Capture ratio. The price-neutral quality measure: the best validator's average APY divided by the median validator's average APY on the same subnet. Because all validators on a subnet earn the same alpha token and face the same token price, dividing one by another cancels the price effect, leaving a clean comparison of validator performance.
Outlier handling. Eight subnets where the best validator's annualized APY exceeded 200 percent are flagged as outliers. These reflect short-lived emission spikes or low-liquidity dislocations that produce implausible annualized figures, the most extreme being a single subnet reading above 1,400 percent. We show their validator ranking but the magnitudes should be disregarded; they are excluded from the summary statistics.
Transfer analysis. For each validator we compute its rank on every subnet it validates, then report the median subnet rank and the share of subnets where it places top-5, top-3, and first. Comparing these to the root ranking shows whether quality transfers across subnets. It does.
What this is not. The subnet APY figures are alpha-denominated and are not TAO returns. This report ranks validators within subnets; it does not endorse subnet staking as profitable. See The Yield Illusion for the TAO-denominated picture.
FlowSniper delegates by default to tao.bot (5E2LP6E...d6ddd748), which appears prominently in this report as the best validator on 30 subnets.
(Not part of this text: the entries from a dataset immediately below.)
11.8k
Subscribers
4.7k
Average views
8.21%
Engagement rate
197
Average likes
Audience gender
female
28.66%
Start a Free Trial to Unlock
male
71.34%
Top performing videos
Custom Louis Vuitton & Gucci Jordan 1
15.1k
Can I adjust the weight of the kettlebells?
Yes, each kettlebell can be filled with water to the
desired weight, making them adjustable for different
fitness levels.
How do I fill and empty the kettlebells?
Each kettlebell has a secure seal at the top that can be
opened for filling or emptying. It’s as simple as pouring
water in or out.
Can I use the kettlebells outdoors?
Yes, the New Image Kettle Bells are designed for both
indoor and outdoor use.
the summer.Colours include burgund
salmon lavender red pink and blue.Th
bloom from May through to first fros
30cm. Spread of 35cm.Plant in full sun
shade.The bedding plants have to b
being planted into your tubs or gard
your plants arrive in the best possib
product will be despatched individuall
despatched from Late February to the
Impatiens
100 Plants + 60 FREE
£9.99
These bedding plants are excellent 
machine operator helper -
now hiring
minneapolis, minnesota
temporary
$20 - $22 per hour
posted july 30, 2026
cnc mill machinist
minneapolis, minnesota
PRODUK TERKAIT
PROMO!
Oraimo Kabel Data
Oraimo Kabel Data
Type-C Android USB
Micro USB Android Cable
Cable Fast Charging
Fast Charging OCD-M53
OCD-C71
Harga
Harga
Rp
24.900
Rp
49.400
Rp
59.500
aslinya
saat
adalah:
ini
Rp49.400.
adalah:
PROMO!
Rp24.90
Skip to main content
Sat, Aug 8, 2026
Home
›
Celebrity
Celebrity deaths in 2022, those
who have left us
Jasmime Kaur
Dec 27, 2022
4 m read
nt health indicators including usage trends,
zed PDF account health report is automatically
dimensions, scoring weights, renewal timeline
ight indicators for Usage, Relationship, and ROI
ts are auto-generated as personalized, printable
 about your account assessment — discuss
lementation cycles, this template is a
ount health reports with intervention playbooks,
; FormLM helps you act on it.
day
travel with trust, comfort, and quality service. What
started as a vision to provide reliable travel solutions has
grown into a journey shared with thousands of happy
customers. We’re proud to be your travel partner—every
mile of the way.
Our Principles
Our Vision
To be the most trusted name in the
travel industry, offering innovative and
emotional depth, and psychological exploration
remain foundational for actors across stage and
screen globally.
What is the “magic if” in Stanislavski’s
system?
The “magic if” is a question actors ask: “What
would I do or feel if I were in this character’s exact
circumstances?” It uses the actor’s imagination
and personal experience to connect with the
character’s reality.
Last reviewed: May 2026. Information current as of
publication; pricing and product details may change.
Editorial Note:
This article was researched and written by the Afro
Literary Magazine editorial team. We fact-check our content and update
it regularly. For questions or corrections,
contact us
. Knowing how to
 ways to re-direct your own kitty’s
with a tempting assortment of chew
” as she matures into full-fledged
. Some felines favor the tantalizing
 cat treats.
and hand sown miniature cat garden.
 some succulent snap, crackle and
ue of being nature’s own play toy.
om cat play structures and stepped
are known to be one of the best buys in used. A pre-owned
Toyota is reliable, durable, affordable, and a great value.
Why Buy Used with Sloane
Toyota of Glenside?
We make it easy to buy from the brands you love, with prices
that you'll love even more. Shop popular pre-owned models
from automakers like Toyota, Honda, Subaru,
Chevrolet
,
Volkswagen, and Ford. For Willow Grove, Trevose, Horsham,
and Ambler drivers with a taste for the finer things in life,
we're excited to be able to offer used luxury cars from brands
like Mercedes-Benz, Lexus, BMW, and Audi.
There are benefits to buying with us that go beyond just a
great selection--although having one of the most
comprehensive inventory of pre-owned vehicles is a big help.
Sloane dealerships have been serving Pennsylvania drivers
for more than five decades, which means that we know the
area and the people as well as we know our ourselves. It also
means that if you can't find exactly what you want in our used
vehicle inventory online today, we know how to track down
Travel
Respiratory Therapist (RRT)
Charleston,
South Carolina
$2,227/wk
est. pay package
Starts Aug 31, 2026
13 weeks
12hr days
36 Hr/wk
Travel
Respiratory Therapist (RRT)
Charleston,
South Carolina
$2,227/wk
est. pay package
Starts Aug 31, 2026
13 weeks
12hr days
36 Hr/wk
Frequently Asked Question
We have no commercial relationship with tao.bot and no contact with their team. We selected them as our default before any of this analysis, on publicly observable characteristics, and the data has repeatedly confirmed that choice rather than been shaped by it. As with our prior reports, had the data ranked tao.bot poorly we would have published it and switched.
Limitations
Realized yield is backward-looking and reflects the trailing 90 days; validator performance can change. The subnet APY figures are alpha-denominated and should not be read as TAO returns. The capture ratio and within-subnet rankings are reliable; the absolute yield magnitudes are not, and on the eight flagged outlier subnets even the magnitude of the spread should be disregarded. Ary van der Touw appears strong where present but validates fewer subnets (108 of 128) with a shorter history, so its standing carries more uncertainty than the fully-covered validators. This is a single 90-day snapshot within the broader year of data; we intend to refresh it alongside the root ranking quarterly.